Вся штрафная война свелась для Мошенника к одной-единственной атаке, когда его рота вошла в прорыв, в гибельный мешок, с задачей расширить коридор между двумя немецкими частями.
Привезли нас на передовую. Было часов пять утра. Впервые накормили досыта. Рванину сменили новыми полушубками, выдали по полному вещмешку патронов. Даже водки налили. Оружия только не дали. Артиллерию и авиацию применять не разрешили. Приказ был — брать живой силой. Хотели сохранить подземные заводы, которых там, у немцев много было понастроено.
Перед самой атакой вооружили «живую силу», брошенную на укрепрайон, карабинами. Ни пулеметов, ни автоматов не дали. И — вперед. Без огневой поддержки, без артподготовки, на «ура».
Вошли мы в этот прорыв. Ну это, доложу я вам… Тебя поливают огнем и справа, и слева, и сверху, и спереди. А назад — останавливают свои, заградотряд. Меня часто спрашивают — боялись их? А не думали. Просто не думали. Потому что не собирались отступать. И меня всегда удивляло: штрафники, уголовники — и хоть бы кто удрал! Не было этого. Не было.

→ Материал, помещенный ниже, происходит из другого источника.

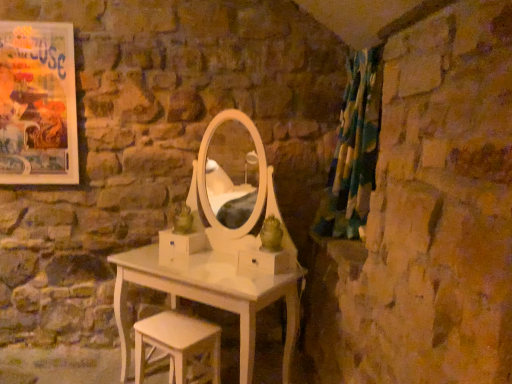
Question: Should I look upward or downward to see multicolored fabric curtain at right?

Choices:
 (A) down
 (B) up

Answer: (B)

Question: From the image's perspective, is multicolored fabric curtain at right under white wood stool at lower center?

Choices:
 (A) no
 (B) yes

Answer: (A)

Question: From the image's perspective, is multicolored fabric curtain at right located above white wood stool at lower center?

Choices:
 (A) no
 (B) yes

Answer: (B)

Question: Does multicolored fabric curtain at right contain white wood stool at lower center?

Choices:
 (A) no
 (B) yes

Answer: (A)

Question: Is multicolored fabric curtain at right with white wood stool at lower center?

Choices:
 (A) no
 (B) yes

Answer: (A)

Question: Considering the relative sizes of multicolored fabric curtain at right and white wood stool at lower center in the image provided, is multicolored fabric curtain at right smaller than white wood stool at lower center?

Choices:
 (A) yes
 (B) no

Answer: (B)

Question: Are multicolored fabric curtain at right and white wood stool at lower center far apart?

Choices:
 (A) no
 (B) yes

Answer: (B)

Question: Is multicolored fabric curtain at right thinner than matte paper poster at upper left?

Choices:
 (A) yes
 (B) no

Answer: (B)

Question: Is multicolored fabric curtain at right facing towards matte paper poster at upper left?

Choices:
 (A) no
 (B) yes

Answer: (B)

Question: Does multicolored fabric curtain at right appear on the right side of matte paper poster at upper left?

Choices:
 (A) no
 (B) yes

Answer: (B)

Question: Considering the relative sizes of multicolored fabric curtain at right and matte paper poster at upper left in the image provided, is multicolored fabric curtain at right wider than matte paper poster at upper left?

Choices:
 (A) no
 (B) yes

Answer: (B)

Question: From the image's perspective, does multicolored fabric curtain at right appear higher than matte paper poster at upper left?

Choices:
 (A) yes
 (B) no

Answer: (B)

Question: Does multicolored fabric curtain at right have a lesser height compared to matte paper poster at upper left?

Choices:
 (A) yes
 (B) no

Answer: (B)

Question: Would you say matte paper poster at upper left is outside multicolored fabric curtain at right?

Choices:
 (A) no
 (B) yes

Answer: (B)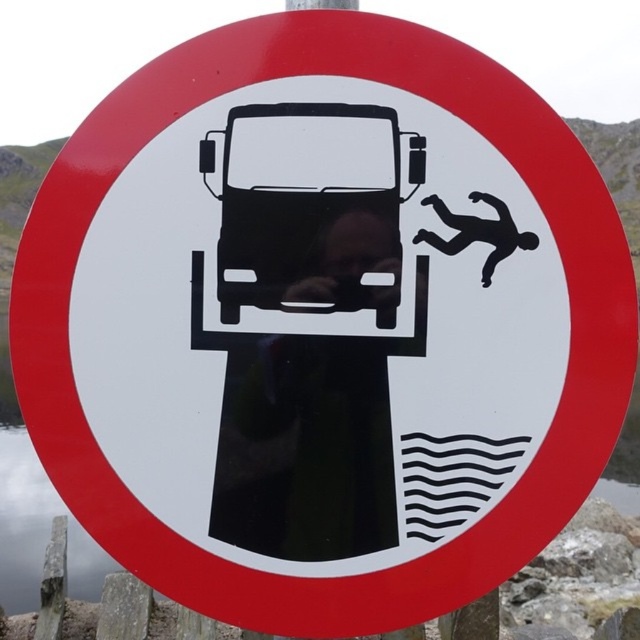
You are standing in front of a circular traffic sign with a red border and white background. The sign has a black silhouette of a vehicle and a figure falling into water. There is a point at coordinates point (372, 467). If you want to touch this point on the sign with a stick that is 4 feet long, will the stick be long enough?

The point at point (372, 467) is 5.05 feet away from you. Since the stick is only 4 feet long, it is not long enough to reach the point on the sign.

Based on the photo, based on the scene description and the position of the black glossy car at center, where would you expect to find this traffic sign in relation to the car?

The traffic sign is located at the same position as the black glossy car at center, specifically at coordinates point (307, 449).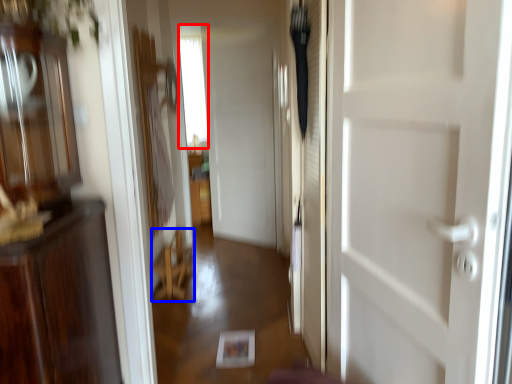
Question: Which object appears farthest to the camera in this image, window (highlighted by a red box) or furniture (highlighted by a blue box)?

Choices:
 (A) window
 (B) furniture

Answer: (A)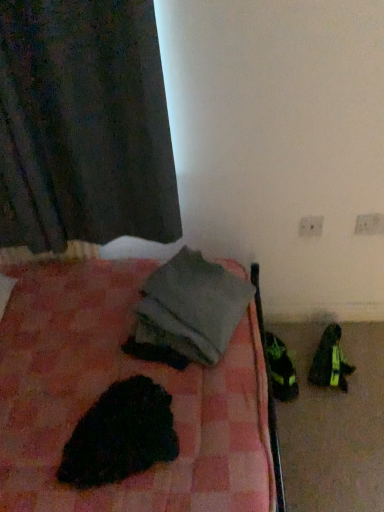
Measure the distance between point (x=6, y=198) and camera.

A distance of 1.43 meters exists between point (x=6, y=198) and camera.

In order to face shiny black shoes at lower right, should I rotate leftwards or rightwards?

It's best to rotate right around 17.625 degrees.

Describe the element at coordinates (330, 361) in the screenshot. I see `shiny black shoes at lower right` at that location.

Locate an element on the screen. Image resolution: width=384 pixels, height=512 pixels. white plastic electric outlet at upper right, marked as the 2th electric outlet in a right-to-left arrangement is located at coordinates (311, 226).

What is the approximate height of white plastic electric outlet at upper right, positioned as the first electric outlet in left-to-right order?

It is 3.39 inches.

The height and width of the screenshot is (512, 384). What are the coordinates of `dark matte fabric curtain at upper left` in the screenshot? It's located at (83, 125).

Between white plastic electric outlet at upper right, marked as the 2th electric outlet in a right-to-left arrangement, and black fuzzy animal at lower left, which one has smaller width?

Thinner between the two is white plastic electric outlet at upper right, marked as the 2th electric outlet in a right-to-left arrangement.

Considering the relative sizes of white plastic electric outlet at upper right, positioned as the first electric outlet in left-to-right order, and black fuzzy animal at lower left in the image provided, is white plastic electric outlet at upper right, positioned as the first electric outlet in left-to-right order, bigger than black fuzzy animal at lower left?

Actually, white plastic electric outlet at upper right, positioned as the first electric outlet in left-to-right order, might be smaller than black fuzzy animal at lower left.

Does point (301, 226) appear closer or farther from the camera than point (118, 433)?

Point (301, 226) is farther from the camera than point (118, 433).

From the image's perspective, which is below, white plastic electric outlet at upper right, marked as the 2th electric outlet in a right-to-left arrangement, or shiny black shoes at lower right?

shiny black shoes at lower right, from the image's perspective.

Considering the relative positions of white plastic electric outlet at upper right, positioned as the first electric outlet in left-to-right order, and shiny black shoes at lower right in the image provided, is white plastic electric outlet at upper right, positioned as the first electric outlet in left-to-right order, to the right of shiny black shoes at lower right from the viewer's perspective?

No, white plastic electric outlet at upper right, positioned as the first electric outlet in left-to-right order, is not to the right of shiny black shoes at lower right.

Looking at their sizes, would you say white plastic electric outlet at upper right, positioned as the first electric outlet in left-to-right order, is wider or thinner than shiny black shoes at lower right?

In the image, white plastic electric outlet at upper right, positioned as the first electric outlet in left-to-right order, appears to be more narrow than shiny black shoes at lower right.

Is white plastic electric outlet at upper right, positioned as the first electric outlet in left-to-right order, looking in the opposite direction of shiny black shoes at lower right?

No, white plastic electric outlet at upper right, positioned as the first electric outlet in left-to-right order, is not facing the opposite direction of shiny black shoes at lower right.

Which is behind, white plastic electric outlet at upper right, marked as the 2th electric outlet in a right-to-left arrangement, or gray fabric at center?

white plastic electric outlet at upper right, marked as the 2th electric outlet in a right-to-left arrangement.

Can you tell me how much white plastic electric outlet at upper right, marked as the 2th electric outlet in a right-to-left arrangement, and gray fabric at center differ in facing direction?

white plastic electric outlet at upper right, marked as the 2th electric outlet in a right-to-left arrangement, and gray fabric at center are facing 66.2 degrees away from each other.

Are white plastic electric outlet at upper right, marked as the 2th electric outlet in a right-to-left arrangement, and gray fabric at center making contact?

There is a gap between white plastic electric outlet at upper right, marked as the 2th electric outlet in a right-to-left arrangement, and gray fabric at center.

Where is `clothing on the left of white plastic electric outlet at upper right, positioned as the first electric outlet in left-to-right order`? This screenshot has height=512, width=384. clothing on the left of white plastic electric outlet at upper right, positioned as the first electric outlet in left-to-right order is located at coordinates (192, 307).

Is shiny black shoes at lower right oriented towards gray fabric at center?

No, shiny black shoes at lower right is not aimed at gray fabric at center.

From the image's perspective, is shiny black shoes at lower right above or below gray fabric at center?

shiny black shoes at lower right is below gray fabric at center.

Does point (325, 337) come farther from viewer compared to point (177, 287)?

Yes, point (325, 337) is behind point (177, 287).

Is shiny black shoes at lower right shorter than gray fabric at center?

Indeed, shiny black shoes at lower right has a lesser height compared to gray fabric at center.

Is gray fabric at center directly adjacent to shiny black shoes at lower right?

No, gray fabric at center is not making contact with shiny black shoes at lower right.

From a real-world perspective, is gray fabric at center above or below shiny black shoes at lower right?

In terms of real-world spatial position, gray fabric at center is above shiny black shoes at lower right.

What's the angular difference between gray fabric at center and shiny black shoes at lower right's facing directions?

There is a 74.7-degree angle between the facing directions of gray fabric at center and shiny black shoes at lower right.

Is gray fabric at center bigger than shiny black shoes at lower right?

Yes.

Is white plastic electric outlet at upper right, which is counted as the 1th electric outlet, starting from the right, in front of white plastic electric outlet at upper right, marked as the 2th electric outlet in a right-to-left arrangement?

That is True.

Which is more to the left, white plastic electric outlet at upper right, which is counted as the 1th electric outlet, starting from the right, or white plastic electric outlet at upper right, marked as the 2th electric outlet in a right-to-left arrangement?

From the viewer's perspective, white plastic electric outlet at upper right, marked as the 2th electric outlet in a right-to-left arrangement, appears more on the left side.

You are a GUI agent. You are given a task and a screenshot of the screen. Output one action in this format:
    pyautogui.click(x=<x>, y=<y>)
    Task: Click on the electric outlet behind the white plastic electric outlet at upper right, which is counted as the 1th electric outlet, starting from the right
    This screenshot has width=384, height=512.
    Given the screenshot: What is the action you would take?
    pyautogui.click(x=311, y=226)

Can you confirm if white plastic electric outlet at upper right, positioned as the second electric outlet in left-to-right order, is thinner than white plastic electric outlet at upper right, positioned as the first electric outlet in left-to-right order?

In fact, white plastic electric outlet at upper right, positioned as the second electric outlet in left-to-right order, might be wider than white plastic electric outlet at upper right, positioned as the first electric outlet in left-to-right order.

The width and height of the screenshot is (384, 512). I want to click on the 2nd electric outlet to the right when counting from the dark matte fabric curtain at upper left, so click(x=369, y=224).

In the scene shown: Would you say white plastic electric outlet at upper right, positioned as the second electric outlet in left-to-right order, is inside or outside dark matte fabric curtain at upper left?

The correct answer is: outside.

Considering the points (358, 216) and (82, 53), which point is behind, point (358, 216) or point (82, 53)?

The point (358, 216) is farther.

This screenshot has width=384, height=512. What are the coordinates of `animal that appears below the white plastic electric outlet at upper right, positioned as the first electric outlet in left-to-right order (from the image's perspective)` in the screenshot? It's located at (120, 435).

You are a GUI agent. You are given a task and a screenshot of the screen. Output one action in this format:
    pyautogui.click(x=<x>, y=<y>)
    Task: Click on the footwear in front of the white plastic electric outlet at upper right, positioned as the first electric outlet in left-to-right order
    
    Given the screenshot: What is the action you would take?
    pyautogui.click(x=330, y=361)

When comparing their distances from dark matte fabric curtain at upper left, does shiny black shoes at lower right or gray fabric at center seem further?

Based on the image, shiny black shoes at lower right appears to be further to dark matte fabric curtain at upper left.

When comparing their distances from shiny black shoes at lower right, does dark matte fabric curtain at upper left or white plastic electric outlet at upper right, positioned as the first electric outlet in left-to-right order, seem closer?

white plastic electric outlet at upper right, positioned as the first electric outlet in left-to-right order, is closer to shiny black shoes at lower right.

In the scene shown: Which object lies nearer to the anchor point gray fabric at center, shiny black shoes at lower right or white plastic electric outlet at upper right, marked as the 2th electric outlet in a right-to-left arrangement?

white plastic electric outlet at upper right, marked as the 2th electric outlet in a right-to-left arrangement.

Based on their spatial positions, is shiny black shoes at lower right or black fuzzy animal at lower left closer to white plastic electric outlet at upper right, positioned as the second electric outlet in left-to-right order?

shiny black shoes at lower right is positioned closer to the anchor white plastic electric outlet at upper right, positioned as the second electric outlet in left-to-right order.

From the image, which object appears to be farther from black fuzzy animal at lower left, gray fabric at center or shiny black shoes at lower right?

Among the two, shiny black shoes at lower right is located further to black fuzzy animal at lower left.

When comparing their distances from dark matte fabric curtain at upper left, does gray fabric at center or white plastic electric outlet at upper right, marked as the 2th electric outlet in a right-to-left arrangement, seem closer?

gray fabric at center is positioned closer to the anchor dark matte fabric curtain at upper left.

Estimate the real-world distances between objects in this image. Which object is closer to white plastic electric outlet at upper right, positioned as the second electric outlet in left-to-right order, dark matte fabric curtain at upper left or shiny black shoes at lower right?

shiny black shoes at lower right is positioned closer to the anchor white plastic electric outlet at upper right, positioned as the second electric outlet in left-to-right order.

Which object lies further to the anchor point white plastic electric outlet at upper right, marked as the 2th electric outlet in a right-to-left arrangement, dark matte fabric curtain at upper left or shiny black shoes at lower right?

dark matte fabric curtain at upper left lies further to white plastic electric outlet at upper right, marked as the 2th electric outlet in a right-to-left arrangement, than the other object.

Where is `clothing between dark matte fabric curtain at upper left and black fuzzy animal at lower left from top to bottom`? This screenshot has width=384, height=512. clothing between dark matte fabric curtain at upper left and black fuzzy animal at lower left from top to bottom is located at coordinates (192, 307).

Identify the location of clothing between dark matte fabric curtain at upper left and shiny black shoes at lower right from left to right. (192, 307).

You are a GUI agent. You are given a task and a screenshot of the screen. Output one action in this format:
    pyautogui.click(x=<x>, y=<y>)
    Task: Click on the clothing located between black fuzzy animal at lower left and white plastic electric outlet at upper right, which is counted as the 1th electric outlet, starting from the right, in the left-right direction
    The width and height of the screenshot is (384, 512).
    Given the screenshot: What is the action you would take?
    pyautogui.click(x=192, y=307)

Identify the location of clothing between black fuzzy animal at lower left and shiny black shoes at lower right. Image resolution: width=384 pixels, height=512 pixels. (192, 307).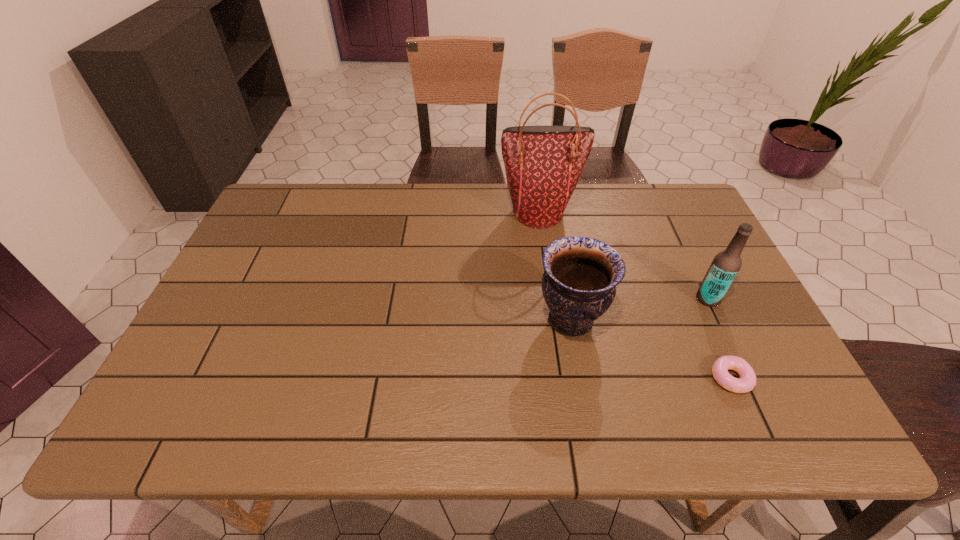
The height and width of the screenshot is (540, 960). What are the coordinates of `free space between the shortest object and the handbag` in the screenshot? It's located at (635, 295).

Choose which object is the third nearest neighbor to the pottery. Please provide its 2D coordinates. Your answer should be formatted as a tuple, i.e. [(x, y)], where the tuple contains the x and y coordinates of a point satisfying the conditions above.

[(543, 164)]

Find the location of a particular element. Image resolution: width=960 pixels, height=540 pixels. object that can be found as the third closest to the doughnut is located at coordinates (543, 164).

Where is `free spot that satisfies the following two spatial constraints: 1. on the front handle of the shortest object; 2. on the left side of the pottery`? This screenshot has width=960, height=540. free spot that satisfies the following two spatial constraints: 1. on the front handle of the shortest object; 2. on the left side of the pottery is located at coordinates pos(581,379).

Identify the location of free spot that satisfies the following two spatial constraints: 1. on the side of the beer bottle with the label; 2. on the front side of the nearest object. (746, 379).

Image resolution: width=960 pixels, height=540 pixels. What are the coordinates of `free region that satisfies the following two spatial constraints: 1. on the front handle of the third tallest object; 2. on the back side of the doughnut` in the screenshot? It's located at (581, 379).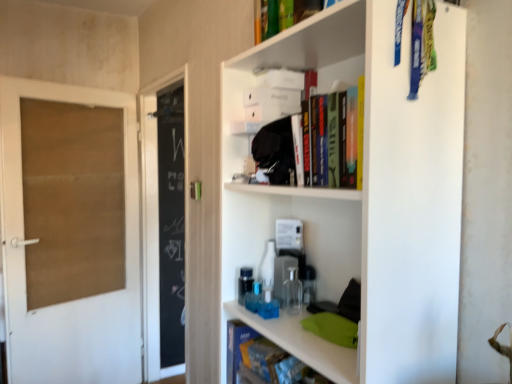
Question: Is white matte shelf at upper right taller than brown cardboard door at left?

Choices:
 (A) no
 (B) yes

Answer: (A)

Question: Considering the relative positions of white matte shelf at upper right and brown cardboard door at left in the image provided, is white matte shelf at upper right to the right of brown cardboard door at left from the viewer's perspective?

Choices:
 (A) yes
 (B) no

Answer: (A)

Question: Can you confirm if white matte shelf at upper right is shorter than brown cardboard door at left?

Choices:
 (A) no
 (B) yes

Answer: (B)

Question: Considering the relative positions of white matte shelf at upper right and brown cardboard door at left in the image provided, is white matte shelf at upper right behind brown cardboard door at left?

Choices:
 (A) yes
 (B) no

Answer: (B)

Question: Is brown cardboard door at left a part of white matte shelf at upper right?

Choices:
 (A) yes
 (B) no

Answer: (B)

Question: From a real-world perspective, is white matte shelf at upper right physically located above or below hardcover book at upper center, the 2th book in the bottom-to-top sequence?

Choices:
 (A) above
 (B) below

Answer: (B)

Question: Considering the positions of point (382, 39) and point (320, 6), is point (382, 39) closer or farther from the camera than point (320, 6)?

Choices:
 (A) closer
 (B) farther

Answer: (A)

Question: Looking at the image, does white matte shelf at upper right seem bigger or smaller compared to hardcover book at upper center, which is the 1th book from front to back?

Choices:
 (A) big
 (B) small

Answer: (A)

Question: From the image's perspective, relative to hardcover book at upper center, arranged as the first book when viewed from the top, is white matte shelf at upper right above or below?

Choices:
 (A) below
 (B) above

Answer: (A)

Question: In terms of width, does hardcover book at upper center, the 2th book in the bottom-to-top sequence, look wider or thinner when compared to brown cardboard door at left?

Choices:
 (A) wide
 (B) thin

Answer: (B)

Question: In terms of height, does hardcover book at upper center, the 2th book in the bottom-to-top sequence, look taller or shorter compared to brown cardboard door at left?

Choices:
 (A) tall
 (B) short

Answer: (B)

Question: Visually, is hardcover book at upper center, the 2th book in the bottom-to-top sequence, positioned to the left or to the right of brown cardboard door at left?

Choices:
 (A) left
 (B) right

Answer: (B)

Question: Which is correct: hardcover book at upper center, arranged as the first book when viewed from the top, is inside brown cardboard door at left, or outside of it?

Choices:
 (A) inside
 (B) outside

Answer: (B)

Question: Considering the positions of brown cardboard door at left and hardcover book at upper center, arranged as the first book when viewed from the top, in the image, is brown cardboard door at left wider or thinner than hardcover book at upper center, arranged as the first book when viewed from the top,?

Choices:
 (A) thin
 (B) wide

Answer: (B)

Question: From the image's perspective, is brown cardboard door at left positioned above or below hardcover book at upper center, the 2th book in the bottom-to-top sequence?

Choices:
 (A) above
 (B) below

Answer: (B)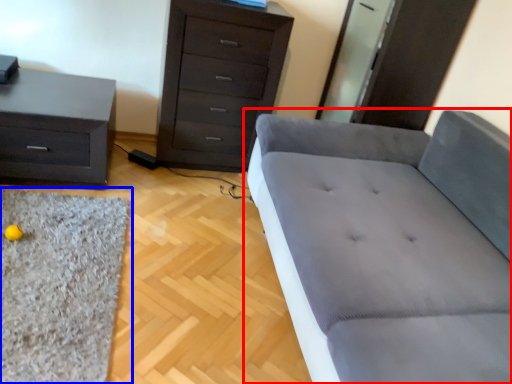
Question: Which object is closer to the camera taking this photo, studio couch (highlighted by a red box) or mat (highlighted by a blue box)?

Choices:
 (A) studio couch
 (B) mat

Answer: (A)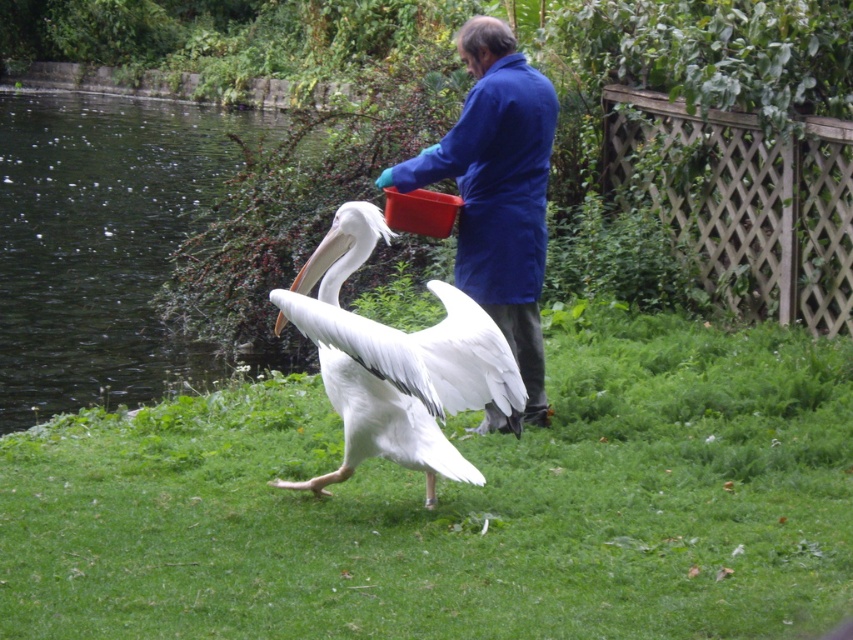
Can you confirm if white matte pelican at center is shorter than blue fabric coat at center?

Indeed, white matte pelican at center has a lesser height compared to blue fabric coat at center.

Measure the distance between point (398, 352) and camera.

They are 20.23 feet apart.

Does point (380, 420) come in front of point (508, 310)?

Yes, point (380, 420) is closer to viewer.

This screenshot has height=640, width=853. Identify the location of white matte pelican at center. (395, 362).

Where is `green grass at center`? green grass at center is located at coordinates (456, 506).

From the picture: Which is below, green grass at center or blue fabric coat at center?

Positioned lower is green grass at center.

Is point (706, 557) positioned behind point (439, 141)?

That is False.

The width and height of the screenshot is (853, 640). In order to click on green grass at center in this screenshot , I will do `click(456, 506)`.

Does green grass at center have a greater height compared to white matte pelican at center?

Incorrect, green grass at center's height is not larger of white matte pelican at center's.

Can you confirm if green grass at center is positioned below white matte pelican at center?

Yes.

This screenshot has height=640, width=853. What do you see at coordinates (456, 506) in the screenshot?
I see `green grass at center` at bounding box center [456, 506].

Identify the location of green grass at center. (456, 506).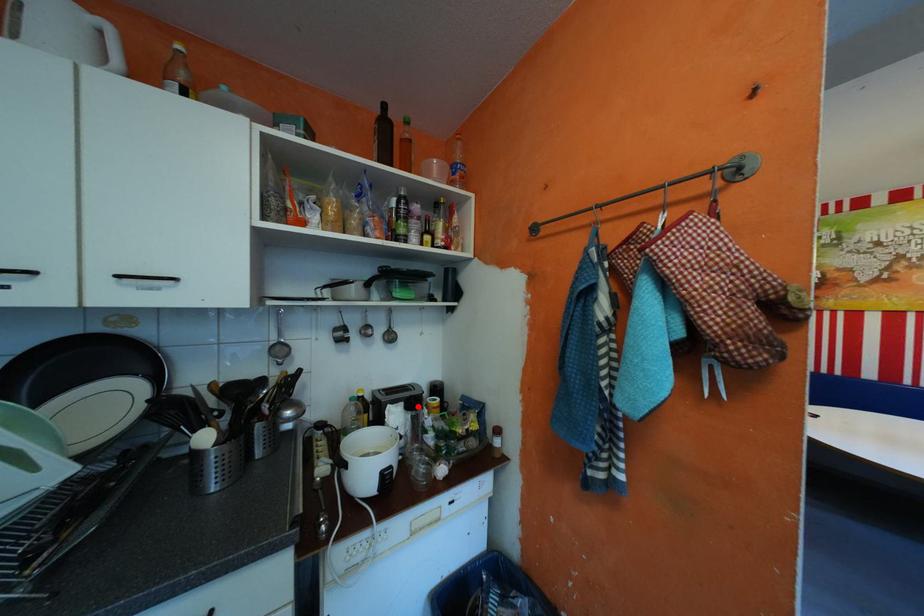
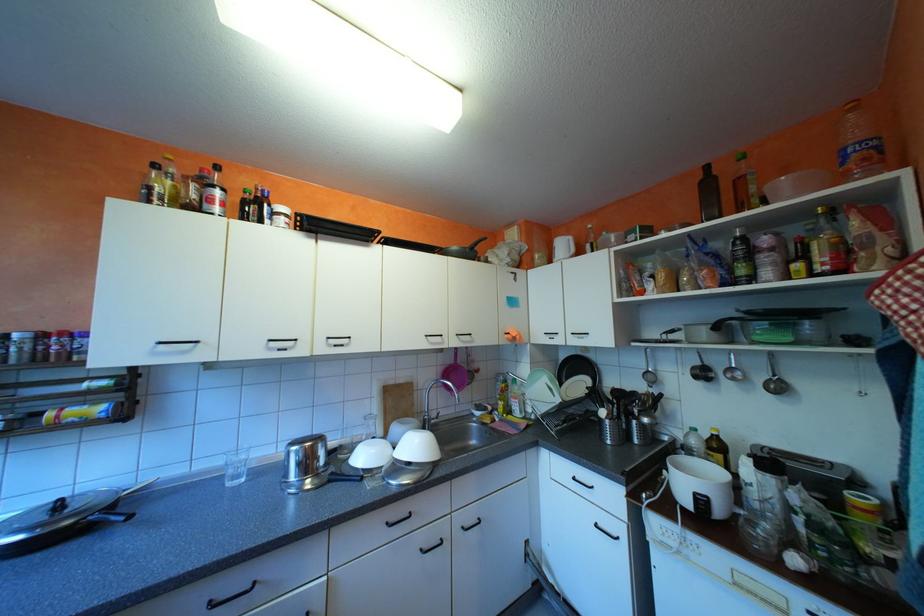
The point at the highlighted location is marked in the first image. Where is the corresponding point in the second image?

(771, 464)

За два часа рота прошла расстояние «довольно большое, где-то метров сто — двести». Потом огонь усилился до невозможности. Укрепрайон немцы обороняли совместно с власовцами, а тем сдаваться было нельзя, и они дрались до последнего.
Смерть, казавшаяся наиболее логичным завершением той гиблой атаки, обошла Мошенника стороной, оставив в числе тех, кто выжил. Тех, кто искупил. Один из десяти. Тридцать два из трехсот шестидесяти. Все раненые. Не раненых — никого. Роты больше не было.
В тыл Мошеннику пришлось добираться самому. Дошел до единственного уцелевшего дома, который стоял прямо посреди поля. Оказалось — медсанбат.
Захожу, а места в доме уже нет. И сплошь лежат одни мертвецы. Ну и меня положили среди мертвых, куда ж деваться-то.
Живых в этом доме было всего несколько человек — группа артиллеристов, которые пили в подвале трофейный спирт. Они-то и позвали к себе раненого парнишку.
Спустился к ним. Напились, и я заснул. Утром, чуть только начался рассвет, типичный такой звук снаряда на излете. И-и! И пробивает стену этого дома, разрывается на полу. Разбросало всех раненых, поубивало, покалечило. А за ночь много ребятишек на этот дом выползли. Я из подвала выхожу — а в доме фарш. Артиллеристы остались целы. И я с ними. Обратно повезло.
Как добрался до полевого госпиталя, Иван Петрович уже не помнит. К тому моменту он уже умирал. От потери крови постоянно проваливался в беспамятство. Хирург вытащил его карточку первой, выкрикнул имя. Он услышал, захрипел: «Я-я-я»„. Если бы в очереди на операцию он оказался хотя бы вторым, уже не дотянул бы.
Свою вину перед Родиной Горин искупил дважды. Буквально через несколько секунд после того, как в тело над левой лопаткой вошел осколок, руку разорвало пулей. Рука срослась, а пробитое легкое могло свободно дышать только на даче, где нет городского смога.
Мы сидели на террасе. На коленях у Ивана Петровича была старая, прожженная, дырявая шинель, которую он латал защитного цвета нитками. На столе — трубка. Несмотря на ранение, курить он так и не бросил.